Il leur faisait face, immobile, les yeux grands ouverts, le visage franc, comme à l’ordinaire, et eux aussi le dévisageaient, l’air tendu, méditatif. Tout se terminait si simplement ! Le fils passionné de nature et prompt à l’action tue, et le père, droit, austère, jaloux de l’honneur de sa maison, laisse au coupable le choix entre le déshonneur public qui anéantira la maison de ses ancêtres et l’entrée au couvent, châtiment à vie. Le fils, pour sa part, préfère son purgatoire personnel à une mort honteuse ou à la ruine de sa famille. Cela n’avait rien d’invraisemblable ! Cela pouvait tout expliquer.

— Seulement voilà, dit Mark, plein de la confiance exaltée des anges et des archanges, et de la simplicité des enfants, il n’y a pas un mot de vrai dans tout ça.

 

— Je ne vous ferai pas l’injure de douter de ce que vous dites, murmura Hugh après un long moment de silence propice à la réflexion, j’aimerais seulement savoir si vous avez simplement confiance en frère Meriet – et vous avez peut-être d’excellentes raisons à cela – ou si vous avez des preuves de ce que vous avancez ? Comment savez-vous qu’il ment ?
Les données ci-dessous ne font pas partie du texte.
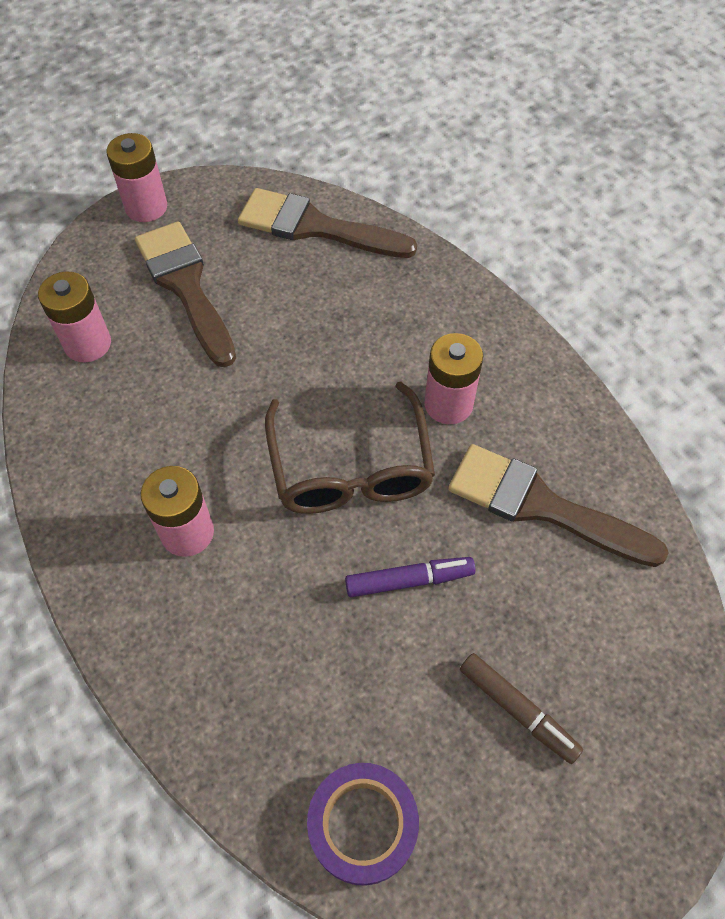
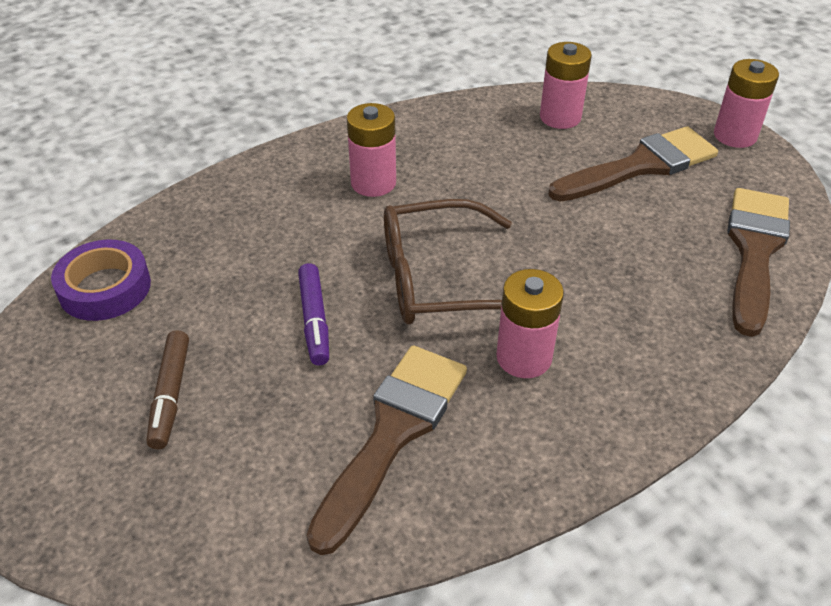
camera: 90 degrees right, 15 degrees down
(517, 710) = (170, 395): brown marker -> brown marker turned 45 degrees counterclockwise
— Je le sais parce que je le connais bien, répondit Mark fermement, mais j’ai essayé de ne pas en tenir compte. Si je prétends qu’il n’est pas du genre à tuer un homme dans une embuscade, mais plutôt à aller le trouver pour l’affronter face à face, j’exprimerai ce que je crois de tout mon coeur. Mais je suis né humble, je ne connais rien de ce code de l’honneur, je ne saurais donc en parler correctement. Non, je l’ai mis à l’épreuve. Quand il m’a raconté tout ce que je vous ai dit, je lui ai demandé, pour le salut de son âme, de me laisser appeler notre chapelain à qui, en tant que malade, il se confesserait et demanderait l’absolution. Et il s’y est refusé, dit Mark avec un grand sourire. Cette seule idée l’a troublé, et il s’est détourné. Quand j’ai insisté il s’est beaucoup agité. Il peut nous mentir, à vous, à moi, et même à la justice si la cause lui paraît en valoir la peine, mais il ne mentira pas à son confesseur, et donc à Dieu, affirma Mark.